Return each line of the data that follows exactly as it reads.

_RECORDS FOR THIS EXERCISE_:
────

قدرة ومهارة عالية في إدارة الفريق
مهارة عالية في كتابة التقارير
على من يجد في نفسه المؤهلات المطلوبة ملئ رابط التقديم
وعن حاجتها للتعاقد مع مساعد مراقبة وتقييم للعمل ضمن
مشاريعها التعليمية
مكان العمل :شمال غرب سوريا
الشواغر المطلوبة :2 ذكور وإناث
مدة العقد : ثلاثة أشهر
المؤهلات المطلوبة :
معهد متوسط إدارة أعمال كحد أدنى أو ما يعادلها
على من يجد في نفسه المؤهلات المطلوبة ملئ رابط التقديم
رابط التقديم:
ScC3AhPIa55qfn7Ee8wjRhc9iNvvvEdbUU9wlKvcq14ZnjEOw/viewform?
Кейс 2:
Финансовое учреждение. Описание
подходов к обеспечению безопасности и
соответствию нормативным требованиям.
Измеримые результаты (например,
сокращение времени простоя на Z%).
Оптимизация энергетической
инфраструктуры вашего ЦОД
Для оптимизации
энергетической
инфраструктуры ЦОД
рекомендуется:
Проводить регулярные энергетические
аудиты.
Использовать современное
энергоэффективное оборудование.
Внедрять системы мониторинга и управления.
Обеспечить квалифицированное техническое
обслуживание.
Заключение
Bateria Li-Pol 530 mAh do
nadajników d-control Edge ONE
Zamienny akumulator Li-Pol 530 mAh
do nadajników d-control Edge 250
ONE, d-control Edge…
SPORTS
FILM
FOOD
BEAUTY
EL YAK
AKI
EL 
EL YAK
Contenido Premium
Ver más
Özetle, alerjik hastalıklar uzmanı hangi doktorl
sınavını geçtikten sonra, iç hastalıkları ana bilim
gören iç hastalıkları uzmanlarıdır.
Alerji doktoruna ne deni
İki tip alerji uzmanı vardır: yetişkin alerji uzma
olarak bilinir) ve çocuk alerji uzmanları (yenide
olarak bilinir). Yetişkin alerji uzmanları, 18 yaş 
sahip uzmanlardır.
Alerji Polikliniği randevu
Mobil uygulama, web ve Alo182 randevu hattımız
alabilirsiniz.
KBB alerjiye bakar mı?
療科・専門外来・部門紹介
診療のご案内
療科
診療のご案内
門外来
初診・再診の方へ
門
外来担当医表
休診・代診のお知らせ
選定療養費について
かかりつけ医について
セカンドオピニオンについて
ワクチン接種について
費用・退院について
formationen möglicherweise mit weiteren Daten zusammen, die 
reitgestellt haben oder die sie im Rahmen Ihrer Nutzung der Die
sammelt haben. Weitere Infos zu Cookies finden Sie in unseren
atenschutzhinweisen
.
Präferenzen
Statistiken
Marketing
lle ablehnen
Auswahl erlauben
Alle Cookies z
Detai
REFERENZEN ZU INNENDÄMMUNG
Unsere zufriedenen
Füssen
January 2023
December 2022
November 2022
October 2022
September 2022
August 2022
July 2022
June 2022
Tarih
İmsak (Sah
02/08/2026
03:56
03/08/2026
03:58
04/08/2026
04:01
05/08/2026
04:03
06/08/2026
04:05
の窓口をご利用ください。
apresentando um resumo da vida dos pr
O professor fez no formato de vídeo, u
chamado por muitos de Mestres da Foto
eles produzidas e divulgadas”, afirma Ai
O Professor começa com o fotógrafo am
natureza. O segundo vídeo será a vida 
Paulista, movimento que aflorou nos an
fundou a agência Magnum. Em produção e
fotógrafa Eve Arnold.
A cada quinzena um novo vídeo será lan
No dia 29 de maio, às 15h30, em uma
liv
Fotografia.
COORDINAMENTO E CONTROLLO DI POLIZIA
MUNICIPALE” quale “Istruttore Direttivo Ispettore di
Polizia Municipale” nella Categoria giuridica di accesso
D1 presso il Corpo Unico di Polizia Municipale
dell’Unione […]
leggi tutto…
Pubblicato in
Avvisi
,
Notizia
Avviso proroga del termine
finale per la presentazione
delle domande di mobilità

────

_ANSWER BOX_:
قدرة ومهارة عالية في إدارة الفريق
مهارة عالية في كتابة التقارير
على من يجد في نفسه المؤهلات المطلوبة ملئ رابط التقديم
وعن حاجتها للتعاقد مع مساعد مراقبة وتقييم للعمل ضمن
مشاريعها التعليمية
مكان العمل :شمال غرب سوريا
الشواغر المطلوبة :2 ذكور وإناث
مدة العقد : ثلاثة أشهر
المؤهلات المطلوبة :
معهد متوسط إدارة أعمال كحد أدنى أو ما يعادلها
على من يجد في نفسه المؤهلات المطلوبة ملئ رابط التقديم
رابط التقديم:
ScC3AhPIa55qfn7Ee8wjRhc9iNvvvEdbUU9wlKvcq14ZnjEOw/viewform?
Кейс 2:
Финансовое учреждение. Описание
подходов к обеспечению безопасности и
соответствию нормативным требованиям.
Измеримые результаты (например,
сокращение времени простоя на Z%).
Оптимизация энергетической
инфраструктуры вашего ЦОД
Для оптимизации
энергетической
инфраструктуры ЦОД
рекомендуется:
Проводить регулярные энергетические
аудиты.
Использовать современное
энергоэффективное оборудование.
Внедрять системы мониторинга и управления.
Обеспечить квалифицированное техническое
обслуживание.
Заключение
Bateria Li-Pol 530 mAh do
nadajników d-control Edge ONE
Zamienny akumulator Li-Pol 530 mAh
do nadajników d-control Edge 250
ONE, d-control Edge…
SPORTS
FILM
FOOD
BEAUTY
EL YAK
AKI
EL 
EL YAK
Contenido Premium
Ver más
Özetle, alerjik hastalıklar uzmanı hangi doktorl
sınavını geçtikten sonra, iç hastalıkları ana bilim
gören iç hastalıkları uzmanlarıdır.
Alerji doktoruna ne deni
İki tip alerji uzmanı vardır: yetişkin alerji uzma
olarak bilinir) ve çocuk alerji uzmanları (yenide
olarak bilinir). Yetişkin alerji uzmanları, 18 yaş 
sahip uzmanlardır.
Alerji Polikliniği randevu
Mobil uygulama, web ve Alo182 randevu hattımız
alabilirsiniz.
KBB alerjiye bakar mı?
療科・専門外来・部門紹介
診療のご案内
療科
診療のご案内
門外来
初診・再診の方へ
門
外来担当医表
休診・代診のお知らせ
選定療養費について
かかりつけ医について
セカンドオピニオンについて
ワクチン接種について
費用・退院について
formationen möglicherweise mit weiteren Daten zusammen, die 
reitgestellt haben oder die sie im Rahmen Ihrer Nutzung der Die
sammelt haben. Weitere Infos zu Cookies finden Sie in unseren
atenschutzhinweisen
.
Präferenzen
Statistiken
Marketing
lle ablehnen
Auswahl erlauben
Alle Cookies z
Detai
REFERENZEN ZU INNENDÄMMUNG
Unsere zufriedenen
Füssen
January 2023
December 2022
November 2022
October 2022
September 2022
August 2022
July 2022
June 2022
Tarih
İmsak (Sah
02/08/2026
03:56
03/08/2026
03:58
04/08/2026
04:01
05/08/2026
04:03
06/08/2026
04:05
の窓口をご利用ください。
apresentando um resumo da vida dos pr
O professor fez no formato de vídeo, u
chamado por muitos de Mestres da Foto
eles produzidas e divulgadas”, afirma Ai
O Professor começa com o fotógrafo am
natureza. O segundo vídeo será a vida 
Paulista, movimento que aflorou nos an
fundou a agência Magnum. Em produção e
fotógrafa Eve Arnold.
A cada quinzena um novo vídeo será lan
No dia 29 de maio, às 15h30, em uma
liv
Fotografia.
COORDINAMENTO E CONTROLLO DI POLIZIA
MUNICIPALE” quale “Istruttore Direttivo Ispettore di
Polizia Municipale” nella Categoria giuridica di accesso
D1 presso il Corpo Unico di Polizia Municipale
dell’Unione […]
leggi tutto…
Pubblicato in
Avvisi
,
Notizia
Avviso proroga del termine
finale per la presentazione
delle domande di mobilità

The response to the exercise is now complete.